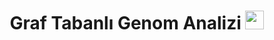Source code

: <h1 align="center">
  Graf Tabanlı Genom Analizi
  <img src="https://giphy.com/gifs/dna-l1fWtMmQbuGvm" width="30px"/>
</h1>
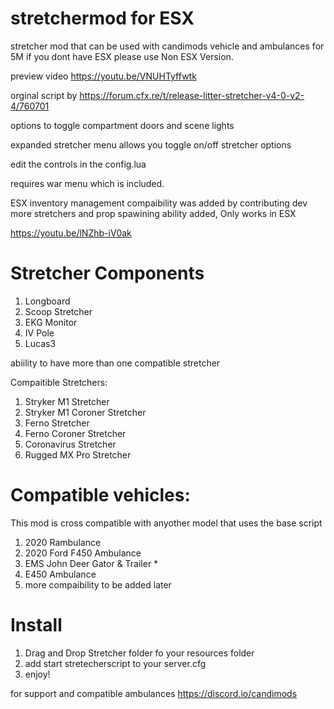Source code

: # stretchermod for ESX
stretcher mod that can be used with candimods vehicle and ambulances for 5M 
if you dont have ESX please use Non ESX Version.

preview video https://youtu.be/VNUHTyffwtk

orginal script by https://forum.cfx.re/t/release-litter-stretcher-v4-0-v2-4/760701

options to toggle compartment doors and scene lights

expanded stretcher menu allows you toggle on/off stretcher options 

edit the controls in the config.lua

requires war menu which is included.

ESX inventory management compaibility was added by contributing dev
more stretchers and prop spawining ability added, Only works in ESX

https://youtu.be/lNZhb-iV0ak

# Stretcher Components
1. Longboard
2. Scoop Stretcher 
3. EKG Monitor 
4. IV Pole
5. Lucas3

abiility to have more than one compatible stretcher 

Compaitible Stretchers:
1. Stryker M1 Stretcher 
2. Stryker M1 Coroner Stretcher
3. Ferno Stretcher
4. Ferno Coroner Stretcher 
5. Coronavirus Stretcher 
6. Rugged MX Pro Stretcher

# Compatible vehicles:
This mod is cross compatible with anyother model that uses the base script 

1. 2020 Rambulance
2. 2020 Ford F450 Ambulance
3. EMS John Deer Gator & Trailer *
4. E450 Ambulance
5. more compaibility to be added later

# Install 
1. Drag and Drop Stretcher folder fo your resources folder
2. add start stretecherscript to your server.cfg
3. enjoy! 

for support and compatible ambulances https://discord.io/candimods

————————

**What the task requires:**
If a line in the entries above contains "menu", report it.

**Finished task:**
expanded stretcher menu allows you toggle on/off stretcher options 
requires war menu which is included.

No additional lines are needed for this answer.